In November 2017, Buhari, in a bid to get to the heart of the issues, inaugurated a three-member committee headed by Olufemi Lijadu, who later became Chairman of Securities and Exchange Commission (SEC), with Mr. Mohammed Nami, the current Federal Inland Revenue Service (FIRS) chairman and Mrs. Gloria Bibigha, an accountant in the office of the Auditor General of the Federation as members to audit all assets recovered by agencies of the government from May 2015.

Meanwhile, Buhari also got reports from a number of foreign agencies to the effect that Magu lacked professional knowledge of carrying out investigations and was in the habit of leaking to the media information that compromises investigations just for public praise.

The committee went to work and on 11th September 2018, submitted its report in which several questions were raised about assets recovered by the EFCC boss, even as discrepancies between amounts claimed to be recovered loot by Magu and the actual sum transmitted were discovered.
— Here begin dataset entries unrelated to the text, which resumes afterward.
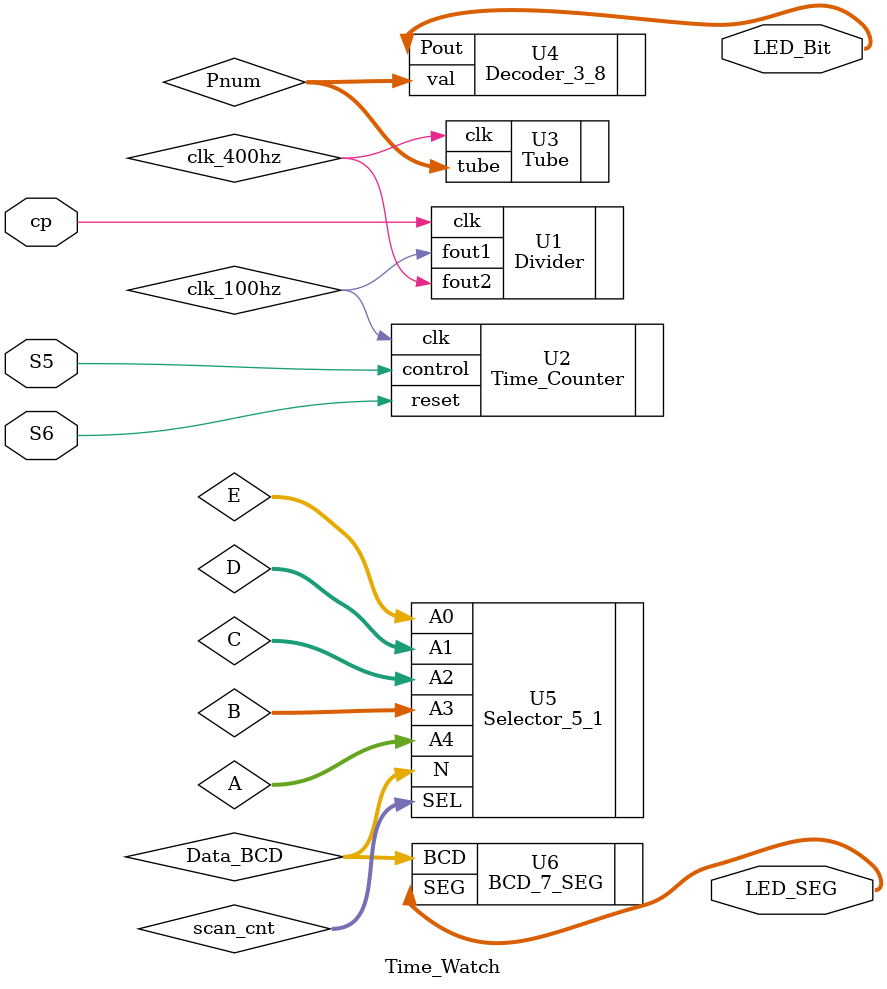
<source format=v>
/**
 * @file		Electronic-Chronograph-Stopwatch
 * @input		cp,S5,S6
 * @output		LED_Bit,LED_SEG
 */
module Time_Watch (cp,S5,S6,LED_Bit,LED_SEG);

input cp;
input S5,S6;  // 按键开关
output [7:0] LED_Bit;
output [7:0] LED_SEG;
wire clk_100hz;
wire clk_400hz;
wire [2:0] Pnum;  // 数码管序号
wire [2:0] scan_cnt;
wire [3:0] Data_BCD;
wire [3:0] A,B,C,D,E;


// 时钟分频模块
Divider			U1(.clk(cp),.fout1(clk_100hz),.fout2(clk_400hz));
// 计时模块
Time_Counter	U2(.clk(clk_100hz),.control(S5),.reset(S6));
// 显示模块
Tube			U3(.clk(clk_400hz),.tube(Pnum));
Decoder_3_8		U4(.val(Pnum),.Pout(LED_Bit));

Selector_5_1	U5(.SEL(scan_cnt),.A0(E),.A1(D),.A2(C),.A3(B),.A4(A),.N(Data_BCD));
BCD_7_SEG		U6(.BCD(Data_BCD),.SEG(LED_SEG));

endmodule
</source>
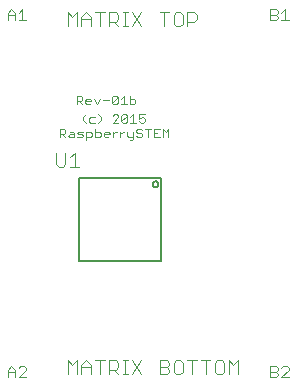
<source format=gto>
G75*
%MOIN*%
%OFA0B0*%
%FSLAX24Y24*%
%IPPOS*%
%LPD*%
%AMOC8*
5,1,8,0,0,1.08239X$1,22.5*
%
%ADD10C,0.0040*%
%ADD11C,0.0030*%
%ADD12C,0.0050*%
D10*
X003804Y000420D02*
X003804Y000880D01*
X003957Y000727D01*
X004111Y000880D01*
X004111Y000420D01*
X004264Y000420D02*
X004264Y000727D01*
X004418Y000880D01*
X004571Y000727D01*
X004571Y000420D01*
X004571Y000650D02*
X004264Y000650D01*
X004725Y000880D02*
X005032Y000880D01*
X004878Y000880D02*
X004878Y000420D01*
X005185Y000420D02*
X005185Y000880D01*
X005415Y000880D01*
X005492Y000804D01*
X005492Y000650D01*
X005415Y000573D01*
X005185Y000573D01*
X005339Y000573D02*
X005492Y000420D01*
X005646Y000420D02*
X005799Y000420D01*
X005722Y000420D02*
X005722Y000880D01*
X005646Y000880D02*
X005799Y000880D01*
X005952Y000880D02*
X006259Y000420D01*
X005952Y000420D02*
X006259Y000880D01*
X006873Y000880D02*
X006873Y000420D01*
X007103Y000420D01*
X007180Y000497D01*
X007180Y000573D01*
X007103Y000650D01*
X006873Y000650D01*
X006873Y000880D02*
X007103Y000880D01*
X007180Y000804D01*
X007180Y000727D01*
X007103Y000650D01*
X007334Y000497D02*
X007410Y000420D01*
X007564Y000420D01*
X007641Y000497D01*
X007641Y000804D01*
X007564Y000880D01*
X007410Y000880D01*
X007334Y000804D01*
X007334Y000497D01*
X007794Y000880D02*
X008101Y000880D01*
X008254Y000880D02*
X008561Y000880D01*
X008408Y000880D02*
X008408Y000420D01*
X008715Y000497D02*
X008792Y000420D01*
X008945Y000420D01*
X009022Y000497D01*
X009022Y000804D01*
X008945Y000880D01*
X008792Y000880D01*
X008715Y000804D01*
X008715Y000497D01*
X009175Y000420D02*
X009175Y000880D01*
X009329Y000727D01*
X009482Y000880D01*
X009482Y000420D01*
X007948Y000420D02*
X007948Y000880D01*
X004189Y007338D02*
X003882Y007338D01*
X004036Y007338D02*
X004036Y007798D01*
X003882Y007645D01*
X003729Y007798D02*
X003729Y007414D01*
X003652Y007338D01*
X003499Y007338D01*
X003422Y007414D01*
X003422Y007798D01*
X003804Y012020D02*
X003804Y012480D01*
X003957Y012327D01*
X004111Y012480D01*
X004111Y012020D01*
X004264Y012020D02*
X004264Y012327D01*
X004418Y012480D01*
X004571Y012327D01*
X004571Y012020D01*
X004571Y012250D02*
X004264Y012250D01*
X004725Y012480D02*
X005032Y012480D01*
X004878Y012480D02*
X004878Y012020D01*
X005185Y012020D02*
X005185Y012480D01*
X005415Y012480D01*
X005492Y012404D01*
X005492Y012250D01*
X005415Y012173D01*
X005185Y012173D01*
X005339Y012173D02*
X005492Y012020D01*
X005646Y012020D02*
X005799Y012020D01*
X005722Y012020D02*
X005722Y012480D01*
X005646Y012480D02*
X005799Y012480D01*
X005952Y012480D02*
X006259Y012020D01*
X005952Y012020D02*
X006259Y012480D01*
X006873Y012480D02*
X007180Y012480D01*
X007027Y012480D02*
X007027Y012020D01*
X007334Y012097D02*
X007410Y012020D01*
X007564Y012020D01*
X007641Y012097D01*
X007641Y012404D01*
X007564Y012480D01*
X007410Y012480D01*
X007334Y012404D01*
X007334Y012097D01*
X007794Y012173D02*
X008024Y012173D01*
X008101Y012250D01*
X008101Y012404D01*
X008024Y012480D01*
X007794Y012480D01*
X007794Y012020D01*
D11*
X001799Y000562D02*
X001799Y000315D01*
X001799Y000500D02*
X002046Y000500D01*
X002046Y000562D02*
X002046Y000315D01*
X002167Y000315D02*
X002414Y000562D01*
X002414Y000624D01*
X002352Y000685D01*
X002229Y000685D01*
X002167Y000624D01*
X002046Y000562D02*
X001922Y000685D01*
X001799Y000562D01*
X002167Y000315D02*
X002414Y000315D01*
X004417Y008218D02*
X004417Y008508D01*
X004562Y008508D01*
X004610Y008460D01*
X004610Y008363D01*
X004562Y008315D01*
X004417Y008315D01*
X004316Y008363D02*
X004267Y008412D01*
X004171Y008412D01*
X004122Y008460D01*
X004171Y008508D01*
X004316Y008508D01*
X004316Y008363D02*
X004267Y008315D01*
X004122Y008315D01*
X004021Y008315D02*
X003876Y008315D01*
X003828Y008363D01*
X003876Y008412D01*
X004021Y008412D01*
X004021Y008460D02*
X004021Y008315D01*
X004021Y008460D02*
X003973Y008508D01*
X003876Y008508D01*
X003726Y008557D02*
X003726Y008460D01*
X003678Y008412D01*
X003533Y008412D01*
X003630Y008412D02*
X003726Y008315D01*
X003533Y008315D02*
X003533Y008605D01*
X003678Y008605D01*
X003726Y008557D01*
X004319Y008892D02*
X004319Y008988D01*
X004415Y009085D01*
X004515Y008940D02*
X004515Y008843D01*
X004563Y008795D01*
X004709Y008795D01*
X004810Y008795D02*
X004906Y008892D01*
X004906Y008988D01*
X004810Y009085D01*
X004709Y008988D02*
X004563Y008988D01*
X004515Y008940D01*
X004415Y008795D02*
X004319Y008892D01*
X004711Y008605D02*
X004711Y008315D01*
X004857Y008315D01*
X004905Y008363D01*
X004905Y008460D01*
X004857Y008508D01*
X004711Y008508D01*
X005006Y008460D02*
X005006Y008363D01*
X005054Y008315D01*
X005151Y008315D01*
X005200Y008412D02*
X005006Y008412D01*
X005006Y008460D02*
X005054Y008508D01*
X005151Y008508D01*
X005200Y008460D01*
X005200Y008412D01*
X005301Y008412D02*
X005398Y008508D01*
X005446Y008508D01*
X005546Y008508D02*
X005546Y008315D01*
X005546Y008412D02*
X005643Y008508D01*
X005691Y008508D01*
X005792Y008508D02*
X005792Y008363D01*
X005840Y008315D01*
X005985Y008315D01*
X005985Y008267D02*
X005937Y008218D01*
X005889Y008218D01*
X005985Y008267D02*
X005985Y008508D01*
X006087Y008508D02*
X006087Y008557D01*
X006135Y008605D01*
X006232Y008605D01*
X006280Y008557D01*
X006232Y008460D02*
X006135Y008460D01*
X006087Y008508D01*
X006087Y008363D02*
X006135Y008315D01*
X006232Y008315D01*
X006280Y008363D01*
X006280Y008412D01*
X006232Y008460D01*
X006381Y008605D02*
X006575Y008605D01*
X006478Y008605D02*
X006478Y008315D01*
X006676Y008315D02*
X006869Y008315D01*
X006970Y008315D02*
X006970Y008605D01*
X007067Y008508D01*
X007164Y008605D01*
X007164Y008315D01*
X006869Y008605D02*
X006676Y008605D01*
X006676Y008315D01*
X006676Y008460D02*
X006773Y008460D01*
X006378Y008843D02*
X006330Y008795D01*
X006233Y008795D01*
X006185Y008843D01*
X006185Y008940D02*
X006281Y008988D01*
X006330Y008988D01*
X006378Y008940D01*
X006378Y008843D01*
X006185Y008940D02*
X006185Y009085D01*
X006378Y009085D01*
X006084Y008795D02*
X005890Y008795D01*
X005987Y008795D02*
X005987Y009085D01*
X005890Y008988D01*
X005789Y009037D02*
X005789Y008843D01*
X005741Y008795D01*
X005644Y008795D01*
X005595Y008843D01*
X005789Y009037D01*
X005741Y009085D01*
X005644Y009085D01*
X005595Y009037D01*
X005595Y008843D01*
X005494Y008795D02*
X005301Y008795D01*
X005494Y008988D01*
X005494Y009037D01*
X005446Y009085D01*
X005349Y009085D01*
X005301Y009037D01*
X005326Y009415D02*
X005278Y009463D01*
X005471Y009657D01*
X005471Y009463D01*
X005423Y009415D01*
X005326Y009415D01*
X005278Y009463D02*
X005278Y009657D01*
X005326Y009705D01*
X005423Y009705D01*
X005471Y009657D01*
X005572Y009608D02*
X005669Y009705D01*
X005669Y009415D01*
X005572Y009415D02*
X005766Y009415D01*
X005867Y009415D02*
X006012Y009415D01*
X006060Y009463D01*
X006060Y009560D01*
X006012Y009608D01*
X005867Y009608D01*
X005867Y009705D02*
X005867Y009415D01*
X005176Y009560D02*
X004983Y009560D01*
X004882Y009608D02*
X004785Y009415D01*
X004688Y009608D01*
X004587Y009560D02*
X004587Y009512D01*
X004394Y009512D01*
X004394Y009560D02*
X004394Y009463D01*
X004442Y009415D01*
X004539Y009415D01*
X004587Y009560D02*
X004539Y009608D01*
X004442Y009608D01*
X004394Y009560D01*
X004292Y009560D02*
X004244Y009512D01*
X004099Y009512D01*
X004196Y009512D02*
X004292Y009415D01*
X004292Y009560D02*
X004292Y009657D01*
X004244Y009705D01*
X004099Y009705D01*
X004099Y009415D01*
X005301Y008508D02*
X005301Y008315D01*
X002414Y012215D02*
X002167Y012215D01*
X002046Y012215D02*
X002046Y012462D01*
X001922Y012585D01*
X001799Y012462D01*
X001799Y012215D01*
X001799Y012400D02*
X002046Y012400D01*
X002167Y012462D02*
X002291Y012585D01*
X002291Y012215D01*
X010562Y012215D02*
X010748Y012215D01*
X010809Y012277D01*
X010809Y012338D01*
X010748Y012400D01*
X010562Y012400D01*
X010562Y012215D02*
X010562Y012585D01*
X010748Y012585D01*
X010809Y012524D01*
X010809Y012462D01*
X010748Y012400D01*
X010931Y012462D02*
X011054Y012585D01*
X011054Y012215D01*
X010931Y012215D02*
X011178Y012215D01*
X011116Y000685D02*
X010992Y000685D01*
X010931Y000624D01*
X010809Y000624D02*
X010748Y000685D01*
X010562Y000685D01*
X010562Y000315D01*
X010748Y000315D01*
X010809Y000377D01*
X010809Y000438D01*
X010748Y000500D01*
X010562Y000500D01*
X010748Y000500D02*
X010809Y000562D01*
X010809Y000624D01*
X011116Y000685D02*
X011178Y000624D01*
X011178Y000562D01*
X010931Y000315D01*
X011178Y000315D01*
D12*
X006930Y004190D02*
X004174Y004190D01*
X004174Y006946D01*
X006930Y006946D01*
X006930Y004190D01*
X006635Y006749D02*
X006637Y006768D01*
X006642Y006787D01*
X006652Y006803D01*
X006664Y006818D01*
X006679Y006830D01*
X006695Y006840D01*
X006714Y006845D01*
X006733Y006847D01*
X006752Y006845D01*
X006771Y006840D01*
X006787Y006830D01*
X006802Y006818D01*
X006814Y006803D01*
X006824Y006787D01*
X006829Y006768D01*
X006831Y006749D01*
X006829Y006730D01*
X006824Y006711D01*
X006814Y006695D01*
X006802Y006680D01*
X006787Y006668D01*
X006771Y006658D01*
X006752Y006653D01*
X006733Y006651D01*
X006714Y006653D01*
X006695Y006658D01*
X006679Y006668D01*
X006664Y006680D01*
X006652Y006695D01*
X006642Y006711D01*
X006637Y006730D01*
X006635Y006749D01*
M02*

</source>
Still, there were discoveries of lack of due process in the disposal of recovered assets.

The Attorney General of the Federation and Justice Minister, Abubakar Malami who received the report later addressed the media, noting that in summary, the recovered funds by the three-man committee is N769 billion cash within the period under review.”

Malami to whose office Magu is supposed to report but didn’t, had all he needed to nail him. But in the meantime, Magu believing he had Buhari’s backing continued to act in manners that not only embarrassed the president, but also went against the law, such as allegedly raiding the Minna home of former head of state, Abdulsalami Abubakar and freezing the account of former Army Chief, General Theophilus Danjuma.

On June 20, however, Malami sent a memo to Buhari with details of Magu’s alleged corruption and misconduct. The memo alleged, among other things, that Magu had misappropriated and re-looted funds recovered from corrupt people and kept the proceeds to himself and cronies.

Malami also recommended that he should be sacked. The president thus charged Justice Ayo Salami led Presidential Investigative Panel on Anti-corruption to grill Magu based on Malami’s allegations. And last week, the EFCC boss was arrested and is now facing the panel, even as he has since been suspended from office as acting chairman of the agency, and replaced rather coincidentally with one Mohammed Umar, not the former Air Force chief.

Interestingly, still featuring on the list of Magu’s sins was that he rented a house of N20 million annually paying N40 million upfront, with the sum, said to have been paid by Commodore Umar. Magu was also accused of living a lavish lifestyle and more recently hiring a private jet owned by Umar to Dubai during the lockdown in clear violation of the rules with the excuse that he went to do an investigation.